Open Source Implementations¶
Several implementations can be used as references:
- A fully featured reference implementation (C++) can be found in the Envoy GitHub repository.
- A second implementation (Rust, non-Envoy) is available in Agent Gateway.
Portable Implementation¶
A portable WASM module implementing ext_proc can be developed, leveraging the Proxy-Wasm ABI that is now supported by hosts such as Envoy, NGINX, Apache Traffic Server and others. This enables a common implementation to be shared, until native support is implemented or as a long term solution depending on each host’s needs.
A challenge to this option is that Proxy-Wasm becomes a dependency and may need to evolve in conjunction with ext_proc. With that said, this is very unlikely to be a problem in practice, given the breadth of Proxy-Wasm’s ABI and the use cases in scope of the ext_proc protocol.
An example of a similar approach is Kuadrant’s WASM Shim, which implements the protocols required by External Authorization and Rate Limiting Service APIs as a WASM module.
Testing Tips¶
Here are some tips for testing your controller end-to-end:
- Focus on Key Scenarios: Add common scenarios like creating, updating, and deleting InferencePool resources, as well as different routing rules that target InferencePool backends.
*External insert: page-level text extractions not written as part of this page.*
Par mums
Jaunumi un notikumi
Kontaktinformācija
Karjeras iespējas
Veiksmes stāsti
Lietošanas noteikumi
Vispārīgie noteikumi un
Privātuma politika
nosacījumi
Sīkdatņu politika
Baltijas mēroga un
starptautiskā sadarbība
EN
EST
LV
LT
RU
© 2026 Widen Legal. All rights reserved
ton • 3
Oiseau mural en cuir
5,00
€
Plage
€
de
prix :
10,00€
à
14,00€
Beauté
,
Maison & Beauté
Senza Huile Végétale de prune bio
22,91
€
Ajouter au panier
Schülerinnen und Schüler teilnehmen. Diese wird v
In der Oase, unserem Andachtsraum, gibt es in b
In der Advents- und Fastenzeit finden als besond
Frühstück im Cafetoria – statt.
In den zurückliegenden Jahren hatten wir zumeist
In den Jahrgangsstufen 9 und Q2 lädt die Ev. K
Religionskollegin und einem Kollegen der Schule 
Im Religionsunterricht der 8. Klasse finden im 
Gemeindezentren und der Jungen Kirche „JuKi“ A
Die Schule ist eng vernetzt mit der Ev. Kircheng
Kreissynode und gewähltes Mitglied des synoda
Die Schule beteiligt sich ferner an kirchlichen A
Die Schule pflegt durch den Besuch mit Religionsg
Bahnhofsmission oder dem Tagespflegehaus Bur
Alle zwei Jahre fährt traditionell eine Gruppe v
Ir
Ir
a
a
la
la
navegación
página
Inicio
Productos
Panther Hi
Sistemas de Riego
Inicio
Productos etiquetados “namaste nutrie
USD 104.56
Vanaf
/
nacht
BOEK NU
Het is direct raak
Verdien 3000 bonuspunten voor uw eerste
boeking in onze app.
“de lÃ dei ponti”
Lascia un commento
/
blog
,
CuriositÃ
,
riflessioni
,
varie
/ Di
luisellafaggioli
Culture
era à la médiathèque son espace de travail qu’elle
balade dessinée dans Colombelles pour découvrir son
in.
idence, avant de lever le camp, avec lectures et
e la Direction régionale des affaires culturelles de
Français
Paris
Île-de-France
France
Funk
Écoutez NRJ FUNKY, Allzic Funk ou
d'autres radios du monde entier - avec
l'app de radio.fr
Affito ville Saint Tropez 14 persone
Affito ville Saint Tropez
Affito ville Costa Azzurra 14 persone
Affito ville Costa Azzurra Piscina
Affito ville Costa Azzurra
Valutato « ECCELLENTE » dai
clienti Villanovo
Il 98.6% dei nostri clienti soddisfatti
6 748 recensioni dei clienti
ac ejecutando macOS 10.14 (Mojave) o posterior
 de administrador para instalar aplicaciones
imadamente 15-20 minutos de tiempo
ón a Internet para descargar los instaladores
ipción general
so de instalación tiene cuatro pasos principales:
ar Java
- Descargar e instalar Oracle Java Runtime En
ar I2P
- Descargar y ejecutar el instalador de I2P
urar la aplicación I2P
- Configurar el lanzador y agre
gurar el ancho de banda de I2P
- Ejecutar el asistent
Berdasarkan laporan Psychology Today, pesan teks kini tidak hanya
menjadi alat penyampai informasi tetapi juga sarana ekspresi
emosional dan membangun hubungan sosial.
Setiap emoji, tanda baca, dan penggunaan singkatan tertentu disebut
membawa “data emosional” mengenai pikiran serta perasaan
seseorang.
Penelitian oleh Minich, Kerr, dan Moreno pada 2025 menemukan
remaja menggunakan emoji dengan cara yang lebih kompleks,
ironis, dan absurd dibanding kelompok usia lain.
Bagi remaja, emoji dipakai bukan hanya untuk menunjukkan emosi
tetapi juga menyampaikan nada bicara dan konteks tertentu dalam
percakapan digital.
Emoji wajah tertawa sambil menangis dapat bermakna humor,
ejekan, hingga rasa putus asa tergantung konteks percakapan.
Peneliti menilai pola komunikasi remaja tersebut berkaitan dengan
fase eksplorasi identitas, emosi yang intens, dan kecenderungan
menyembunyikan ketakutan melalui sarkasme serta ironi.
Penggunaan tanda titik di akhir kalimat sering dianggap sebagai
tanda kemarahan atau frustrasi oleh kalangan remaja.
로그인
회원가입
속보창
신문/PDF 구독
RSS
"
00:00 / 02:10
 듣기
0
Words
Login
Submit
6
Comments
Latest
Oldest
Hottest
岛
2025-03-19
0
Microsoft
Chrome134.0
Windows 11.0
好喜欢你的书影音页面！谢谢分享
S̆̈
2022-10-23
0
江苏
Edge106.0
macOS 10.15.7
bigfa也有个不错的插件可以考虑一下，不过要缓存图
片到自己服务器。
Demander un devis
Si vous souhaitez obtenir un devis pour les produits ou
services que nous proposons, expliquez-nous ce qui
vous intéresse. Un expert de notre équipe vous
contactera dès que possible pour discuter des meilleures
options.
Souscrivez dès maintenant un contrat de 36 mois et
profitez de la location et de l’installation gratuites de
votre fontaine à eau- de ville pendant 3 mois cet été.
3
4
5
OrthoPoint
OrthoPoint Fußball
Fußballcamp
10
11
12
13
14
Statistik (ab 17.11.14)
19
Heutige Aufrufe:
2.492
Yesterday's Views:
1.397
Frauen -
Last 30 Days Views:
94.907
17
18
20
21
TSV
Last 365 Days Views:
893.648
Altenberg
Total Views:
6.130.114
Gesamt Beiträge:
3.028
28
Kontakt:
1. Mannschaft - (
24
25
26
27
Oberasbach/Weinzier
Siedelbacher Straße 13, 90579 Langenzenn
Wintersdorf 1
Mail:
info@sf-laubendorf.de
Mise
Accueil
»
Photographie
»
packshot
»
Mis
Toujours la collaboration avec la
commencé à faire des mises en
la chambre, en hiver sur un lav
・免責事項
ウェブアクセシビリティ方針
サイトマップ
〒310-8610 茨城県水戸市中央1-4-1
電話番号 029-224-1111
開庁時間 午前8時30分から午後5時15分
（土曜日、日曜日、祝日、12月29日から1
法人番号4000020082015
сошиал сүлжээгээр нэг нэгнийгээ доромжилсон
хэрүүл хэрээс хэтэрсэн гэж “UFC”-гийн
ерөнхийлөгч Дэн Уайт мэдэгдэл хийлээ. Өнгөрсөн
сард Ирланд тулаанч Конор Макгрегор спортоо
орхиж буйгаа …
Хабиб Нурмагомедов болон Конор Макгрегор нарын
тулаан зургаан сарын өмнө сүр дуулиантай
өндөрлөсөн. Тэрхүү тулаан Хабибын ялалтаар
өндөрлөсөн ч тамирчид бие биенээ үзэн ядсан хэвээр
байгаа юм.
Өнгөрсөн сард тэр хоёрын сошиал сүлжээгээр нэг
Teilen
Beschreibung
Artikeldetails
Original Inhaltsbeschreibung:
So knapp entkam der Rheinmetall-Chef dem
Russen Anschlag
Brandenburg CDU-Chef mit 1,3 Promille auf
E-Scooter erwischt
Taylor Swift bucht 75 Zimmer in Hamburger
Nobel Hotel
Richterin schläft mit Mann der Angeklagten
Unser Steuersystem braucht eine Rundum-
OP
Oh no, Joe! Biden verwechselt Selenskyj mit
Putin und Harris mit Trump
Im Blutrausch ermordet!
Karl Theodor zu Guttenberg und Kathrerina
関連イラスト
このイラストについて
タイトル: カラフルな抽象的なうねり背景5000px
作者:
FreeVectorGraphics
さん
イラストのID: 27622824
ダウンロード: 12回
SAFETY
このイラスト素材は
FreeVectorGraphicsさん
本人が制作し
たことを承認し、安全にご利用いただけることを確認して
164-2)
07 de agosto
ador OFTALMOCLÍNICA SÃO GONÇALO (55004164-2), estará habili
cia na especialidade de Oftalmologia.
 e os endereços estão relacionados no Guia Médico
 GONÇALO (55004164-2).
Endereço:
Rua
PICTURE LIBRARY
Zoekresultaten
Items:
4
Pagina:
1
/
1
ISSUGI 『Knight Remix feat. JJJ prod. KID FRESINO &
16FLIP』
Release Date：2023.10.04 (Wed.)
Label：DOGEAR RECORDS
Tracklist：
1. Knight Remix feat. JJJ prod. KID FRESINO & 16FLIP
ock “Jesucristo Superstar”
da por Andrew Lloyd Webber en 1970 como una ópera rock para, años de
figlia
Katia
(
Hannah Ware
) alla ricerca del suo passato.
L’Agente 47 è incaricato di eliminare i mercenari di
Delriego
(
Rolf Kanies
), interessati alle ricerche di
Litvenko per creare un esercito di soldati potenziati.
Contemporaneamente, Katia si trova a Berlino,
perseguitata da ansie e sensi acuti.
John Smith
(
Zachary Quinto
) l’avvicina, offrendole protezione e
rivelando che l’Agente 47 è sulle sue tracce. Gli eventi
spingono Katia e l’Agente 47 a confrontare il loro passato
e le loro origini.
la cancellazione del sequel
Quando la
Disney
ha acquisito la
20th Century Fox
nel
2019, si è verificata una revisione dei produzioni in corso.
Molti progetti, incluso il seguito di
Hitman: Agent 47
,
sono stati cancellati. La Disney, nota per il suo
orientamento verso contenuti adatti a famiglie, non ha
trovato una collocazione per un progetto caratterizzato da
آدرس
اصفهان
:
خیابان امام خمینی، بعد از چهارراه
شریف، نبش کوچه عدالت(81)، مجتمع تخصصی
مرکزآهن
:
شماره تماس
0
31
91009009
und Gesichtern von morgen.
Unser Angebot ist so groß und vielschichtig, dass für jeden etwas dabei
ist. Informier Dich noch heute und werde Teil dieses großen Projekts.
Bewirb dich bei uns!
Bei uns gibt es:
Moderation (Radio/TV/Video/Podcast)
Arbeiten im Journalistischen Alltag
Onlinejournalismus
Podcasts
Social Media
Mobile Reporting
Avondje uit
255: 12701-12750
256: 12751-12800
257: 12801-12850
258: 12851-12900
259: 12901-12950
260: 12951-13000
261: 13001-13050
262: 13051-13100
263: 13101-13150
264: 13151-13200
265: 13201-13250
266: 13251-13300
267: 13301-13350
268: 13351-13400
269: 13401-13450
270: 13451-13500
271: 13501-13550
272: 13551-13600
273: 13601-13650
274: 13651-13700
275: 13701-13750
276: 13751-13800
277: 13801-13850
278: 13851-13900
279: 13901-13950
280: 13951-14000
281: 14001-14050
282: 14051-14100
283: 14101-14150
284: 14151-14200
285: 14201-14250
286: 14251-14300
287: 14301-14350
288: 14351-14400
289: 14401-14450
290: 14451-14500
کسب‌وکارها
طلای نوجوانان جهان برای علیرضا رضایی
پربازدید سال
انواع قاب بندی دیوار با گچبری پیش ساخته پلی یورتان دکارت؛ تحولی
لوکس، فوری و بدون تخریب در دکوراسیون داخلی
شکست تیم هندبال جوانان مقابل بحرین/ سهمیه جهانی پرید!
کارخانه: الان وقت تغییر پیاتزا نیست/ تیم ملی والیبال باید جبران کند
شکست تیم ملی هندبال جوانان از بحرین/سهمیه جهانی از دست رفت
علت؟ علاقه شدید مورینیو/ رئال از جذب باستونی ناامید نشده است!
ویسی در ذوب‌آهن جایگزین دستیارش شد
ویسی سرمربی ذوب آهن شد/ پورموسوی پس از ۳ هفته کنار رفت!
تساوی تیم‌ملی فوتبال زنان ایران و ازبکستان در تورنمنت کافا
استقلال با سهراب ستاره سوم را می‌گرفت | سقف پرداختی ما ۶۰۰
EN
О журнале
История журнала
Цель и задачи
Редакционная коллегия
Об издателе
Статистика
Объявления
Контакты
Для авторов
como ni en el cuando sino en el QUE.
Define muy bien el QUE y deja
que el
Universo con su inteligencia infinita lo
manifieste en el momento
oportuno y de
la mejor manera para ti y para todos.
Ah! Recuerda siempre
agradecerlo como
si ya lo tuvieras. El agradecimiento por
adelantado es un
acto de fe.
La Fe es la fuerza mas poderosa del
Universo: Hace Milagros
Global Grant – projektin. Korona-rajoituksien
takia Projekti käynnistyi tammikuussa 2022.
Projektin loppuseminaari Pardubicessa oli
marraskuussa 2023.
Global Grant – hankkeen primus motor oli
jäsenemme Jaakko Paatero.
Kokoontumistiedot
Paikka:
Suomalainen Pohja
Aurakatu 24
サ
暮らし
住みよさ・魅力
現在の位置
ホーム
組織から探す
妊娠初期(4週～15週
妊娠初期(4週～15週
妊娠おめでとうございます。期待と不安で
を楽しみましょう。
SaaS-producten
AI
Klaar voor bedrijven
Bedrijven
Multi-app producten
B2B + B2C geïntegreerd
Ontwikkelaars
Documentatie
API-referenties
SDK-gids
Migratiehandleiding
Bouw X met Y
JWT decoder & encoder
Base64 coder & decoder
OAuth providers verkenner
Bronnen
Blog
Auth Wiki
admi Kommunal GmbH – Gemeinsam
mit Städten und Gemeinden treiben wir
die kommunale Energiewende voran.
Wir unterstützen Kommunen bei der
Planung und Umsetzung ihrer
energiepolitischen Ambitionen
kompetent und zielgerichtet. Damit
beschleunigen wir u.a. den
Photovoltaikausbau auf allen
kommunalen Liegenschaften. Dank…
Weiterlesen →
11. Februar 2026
- Verify Routing Behaviors: Design more complex routing scenarios and verify that requests are correctly routed to the appropriate model server pods within the InferencePool based on the InferenceModel configuration.
- Test Error Handling: Verify that the controller correctly handles scenarios like unsupported model names or resource constraints (if criticality-based shedding is implemented). Test with state transitions (such as constant requests while Pods behind EPP are being replaced and Pods behind InferencePool are being replaced) to ensure that the system is resilient to failures and can automatically recover by redirecting traffic to healthy Pods.
- Using Reference EPP Implementation + Echoserver: You can use the reference EPP implementation for testing your controller end-to-end. Instead of a full-fledged model server, a simple mock server (like the echoserver) can be very useful for verifying routing to ensure the correct pod received the request.
- Performance Test: Run end-to-end benchmarks to make sure that your inference gateway can achieve the latency target that is desired.